Use Prometheus/Grafana¶
Reasons:
- Prometheus defines and uses the OpenTelemetry reference file format.
- Exposing metrics via an HTTP endpoint allows easy direct inspection of metric values.
- The Prometheus approach of pulling metrics from underlying system means that the running containers to not need infrastructure to store and push metric data.
- Grafana works very well with Prometheus.
Logging Improvements¶
This version of the example only has the logging structure provided via GELF. It is possible to do better than this by:
- Extracting data from the underlying containers as a JSON stream
- Mapping fields in this JSON data onto the ECS such that the same name is used for commonly used field values (e.g. log level).
- Configuring Elasticsearch with a schema that allows certain fields to be quickly filtered (e.g. log level).
Glossary¶
Docker Log Driver¶
Docker containers can be configured with a log driver that allows log output to be exported out of the docker container. Using log drivers to export logging information means that it is not necessary to run another process on the docker container to do this.
https://docs.docker.com/config/containers/logging/configure/
Syslog¶
Syslog is a standard for logging messages that has been around since the 1980s. Syslog is one of the built-in logging drivers supported by docker.
GELF¶
The Graylog extended logging format (GELF) improves on syslog logging by providing structured messages that are not size limited. GELF is one of the built-in logging drivers supported by docker. The message format is compressed JSON.
Docker Plugins¶
A docker plugin is a way to extend docker, for example by adding an log driver.
Loki Log Driver¶
The loki log driver is a Loki client that allows log information to be shipped from a docker log file similar to other log drivers. The message format is gRPC protobuf.
Logstash¶
Logstash is a service that allows a series of pipelines to be configured that read input, filter and manipulate it before writing it out. It has support for a multitude of different input, filter and output types. The GELF input reader and Elasticsearch output writer are of particular interest.
https://www.elastic.co/guide/en/logstash/current/introduction.html
Elasticsearch¶
Elasticsearch is a technology that allows JSON documents to be stored, indexed and searched in near real-time. It can be configured as a cluster with built-in resiliency.

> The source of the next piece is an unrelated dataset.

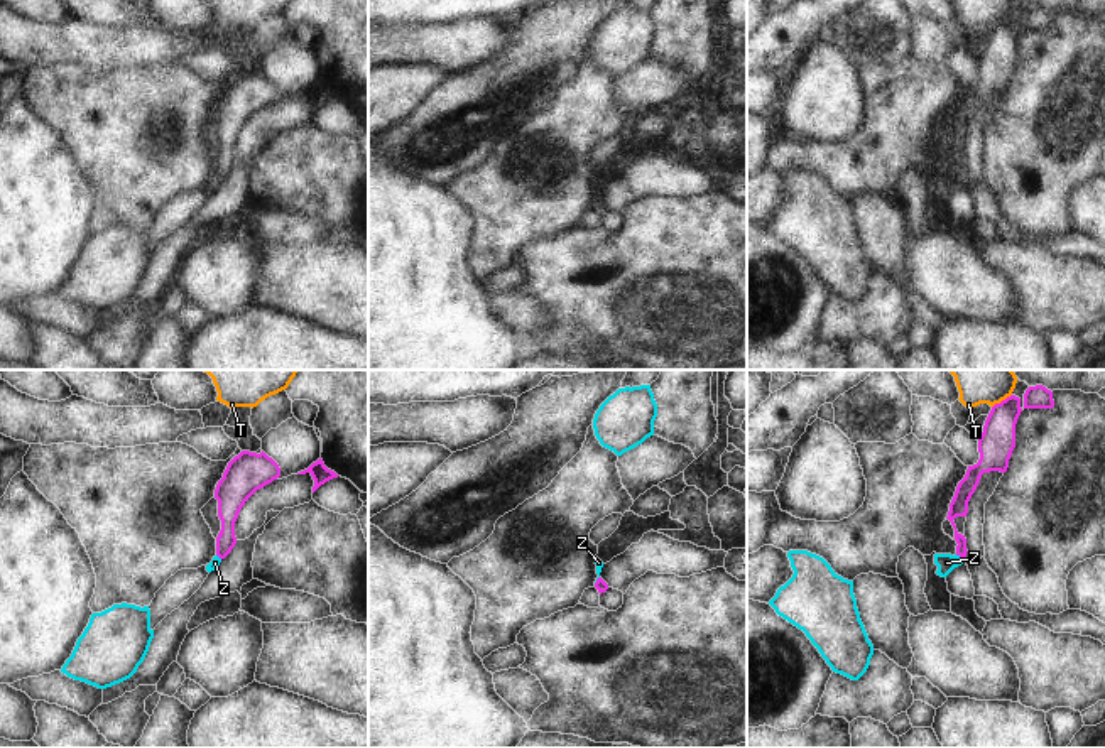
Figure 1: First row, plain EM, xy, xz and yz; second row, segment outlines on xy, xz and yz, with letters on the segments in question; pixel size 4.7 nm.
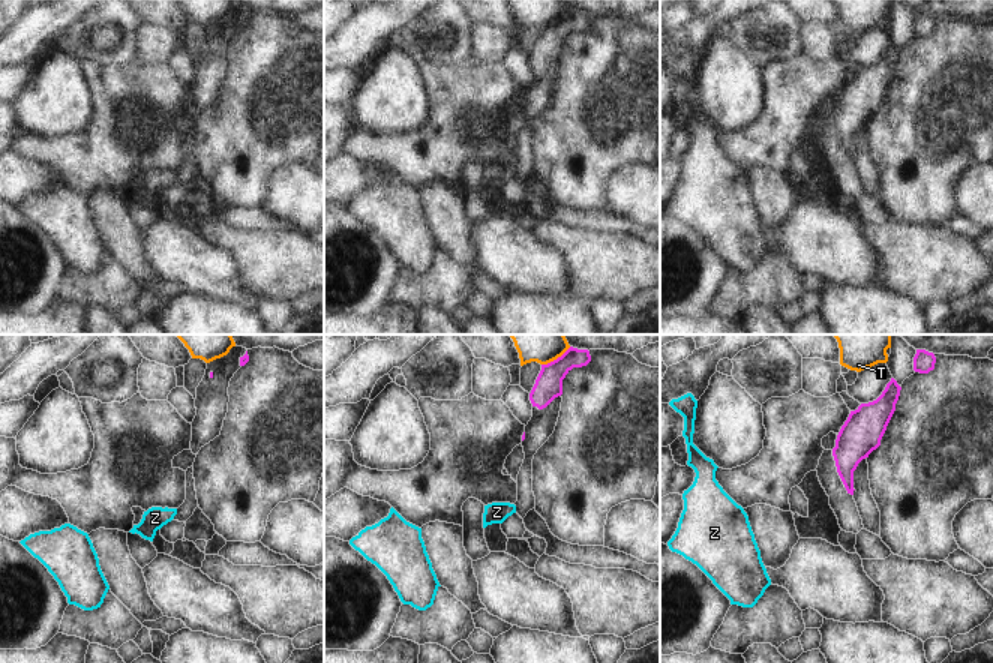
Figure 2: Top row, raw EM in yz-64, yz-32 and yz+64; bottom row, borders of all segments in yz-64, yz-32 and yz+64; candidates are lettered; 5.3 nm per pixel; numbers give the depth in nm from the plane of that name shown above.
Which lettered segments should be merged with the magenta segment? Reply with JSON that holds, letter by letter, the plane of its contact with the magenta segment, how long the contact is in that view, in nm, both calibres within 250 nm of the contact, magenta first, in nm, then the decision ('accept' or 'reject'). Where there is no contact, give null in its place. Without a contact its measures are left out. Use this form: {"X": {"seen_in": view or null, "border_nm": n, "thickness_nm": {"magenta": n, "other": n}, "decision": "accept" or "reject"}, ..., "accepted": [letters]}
{"T": {"seen_in": "yz", "border_nm": 120, "thickness_nm": {"magenta": 170, "other": 130}, "decision": "reject"}, "Z": {"seen_in": "yz", "border_nm": 60, "thickness_nm": {"magenta": 90, "other": 90}, "decision": "accept"}, "accepted": ["Z"]}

https://www.elastic.co/guide/en/elasticsearch/reference/8.5/index.html
ECS¶
The Elastic Common Schema (ECS) defines a naming convention for fields used in Elasticsearch. For example @timestamp should be used for timestamp.
https://www.elastic.co/guide/en/ecs/current/ecs-field-reference.html
ELK¶
The ELK stack is an esablished way to enable to capture, indexing and display of log data.
Graylog¶
Unlike Elasticsearch Graylog is not a general purpose indexing, analytics and search tool but one that is designed specificially for log data. Doing this allows a simpler more focused proposition with better default for logging.
Loki¶
Loki is a log aggregation system designed to store and query logs from all your applications and infrastructure. It displays log information inside Grafana allowing a single UI to be used for both metric data and logs.
Prometheus¶
Prometheus can be configured to scrape metric data from a number of endpoints. This metric data can then be queried by metric visulization tools such as Grafana
Grafana¶
Grafana provides a web UI that allows the contruction of dashboards showing metric data. This data can be queried against a Prometheus metric store.
OpenTelemetry¶
OpenTelemetry is an organisation that works to standardize observability (an umbrella term that includes logging, metrics and tracing).
cAdvisor¶
Container Advisor (cAdvisor) provides an overview of CPU, memory, disk and network utilization for each of the docker containers. It works by querying the Docker Engine API to get these statistics for each container saving the containers needing to be layered with a utility to do this.